By noon, the shortcut was clearly back
On Wednesday, 25 March 2026, I got back from the store at around noon and immediately saw three Checkers Sixty60 delivery bikes racing through my street again.
Date: 25 March 2026
On Wednesday, 25 March 2026, I got back from the store at around noon and personally saw three of the loud Checkers Sixty60 bikes racing up and down my street.
One of them was approaching from outside the neighbourhood, which strongly suggested the residential shortcut use had returned. That was supposed to be the first obvious improvement. It now looks as if we were wrong to think it had been fixed.
The anxiety is back at full strength
The anxiety is right back at its peak again. So is the feeling that nothing meaningful has been done.

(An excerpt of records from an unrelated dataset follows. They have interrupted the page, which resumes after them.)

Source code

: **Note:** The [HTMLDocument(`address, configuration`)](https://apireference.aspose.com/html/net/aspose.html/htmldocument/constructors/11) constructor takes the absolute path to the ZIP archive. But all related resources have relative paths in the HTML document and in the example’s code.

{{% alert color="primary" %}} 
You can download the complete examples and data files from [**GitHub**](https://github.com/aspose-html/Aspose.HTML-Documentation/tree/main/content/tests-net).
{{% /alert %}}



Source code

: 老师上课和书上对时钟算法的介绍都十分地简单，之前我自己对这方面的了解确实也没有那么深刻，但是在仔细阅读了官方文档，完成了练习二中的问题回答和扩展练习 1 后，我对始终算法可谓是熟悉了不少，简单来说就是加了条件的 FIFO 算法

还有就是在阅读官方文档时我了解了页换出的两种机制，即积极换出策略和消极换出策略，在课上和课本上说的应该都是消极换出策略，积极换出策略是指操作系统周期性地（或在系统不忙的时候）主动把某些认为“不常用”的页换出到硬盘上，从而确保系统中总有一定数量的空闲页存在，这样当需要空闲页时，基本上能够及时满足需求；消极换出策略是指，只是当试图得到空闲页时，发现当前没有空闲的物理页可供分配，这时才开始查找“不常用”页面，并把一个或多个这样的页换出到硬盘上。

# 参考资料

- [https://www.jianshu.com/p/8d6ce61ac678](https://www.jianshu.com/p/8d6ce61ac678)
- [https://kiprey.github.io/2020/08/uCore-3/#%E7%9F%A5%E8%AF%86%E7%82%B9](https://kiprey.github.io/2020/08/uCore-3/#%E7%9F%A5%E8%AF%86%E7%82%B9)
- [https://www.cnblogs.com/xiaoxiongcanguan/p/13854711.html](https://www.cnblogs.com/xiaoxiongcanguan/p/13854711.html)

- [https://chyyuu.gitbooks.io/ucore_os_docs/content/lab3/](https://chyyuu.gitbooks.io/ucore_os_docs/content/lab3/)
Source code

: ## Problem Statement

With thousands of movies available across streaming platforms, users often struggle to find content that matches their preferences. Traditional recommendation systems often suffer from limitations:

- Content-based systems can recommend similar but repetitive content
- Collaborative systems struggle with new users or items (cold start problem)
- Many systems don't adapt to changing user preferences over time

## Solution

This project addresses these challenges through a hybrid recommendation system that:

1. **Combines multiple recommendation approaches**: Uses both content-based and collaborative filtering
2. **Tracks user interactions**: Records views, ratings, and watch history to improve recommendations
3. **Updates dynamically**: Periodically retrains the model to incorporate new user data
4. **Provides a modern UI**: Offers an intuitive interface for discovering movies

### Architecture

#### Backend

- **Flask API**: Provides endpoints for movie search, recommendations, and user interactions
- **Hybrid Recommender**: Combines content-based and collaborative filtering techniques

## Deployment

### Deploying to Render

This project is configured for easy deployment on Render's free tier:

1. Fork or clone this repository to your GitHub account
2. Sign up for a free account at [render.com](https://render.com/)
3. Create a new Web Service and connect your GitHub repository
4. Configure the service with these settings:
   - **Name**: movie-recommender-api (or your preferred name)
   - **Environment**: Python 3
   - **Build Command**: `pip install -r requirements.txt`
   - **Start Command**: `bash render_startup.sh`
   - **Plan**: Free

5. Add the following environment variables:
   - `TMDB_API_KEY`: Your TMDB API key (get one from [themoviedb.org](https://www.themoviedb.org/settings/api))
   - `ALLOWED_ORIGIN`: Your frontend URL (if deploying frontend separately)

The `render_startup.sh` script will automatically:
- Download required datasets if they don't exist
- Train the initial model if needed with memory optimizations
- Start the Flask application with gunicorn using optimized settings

From what I observed today, there also appears to be yet another BigBoy bike in the fleet, with a number plate I had not previously logged. The situation does not look like it is stabilising. It looks like it is expanding.
How is this allowed?
At this point, I genuinely struggle to understand how this level of repetitive noise can continue with so little meaningful intervention. The City of Cape Town has a noise nuisance by-law that prohibits a person in a public place from causing or permitting a disturbance by making loud or persistent noise or sound.
Yet despite repeated complaints, I have not seen meaningful action from the City against this ongoing disturbance. If an ordinary resident rode a loud bike up and down one street all day, I have little doubt that complaints would pile up quickly and that the resident would be taken to task. When a corporation effectively creates the same repeated disturbance through a delivery fleet, the response appears far slower and far weaker. From where I stand, that feels like a double standard.
This is becoming impossible to accept
Checkers Sixty60 continues to use loud BigBoy bikes on residential routes even after repeated complaints, escalation attempts, and clear evidence of the impact on residents. It is becoming harder and harder to believe this problem is being treated in good faith.
This pattern is not getting better. It is getting worse, and it is becoming harder not to feel that the worsening is being tolerated with full knowledge of what it is doing to the people living here.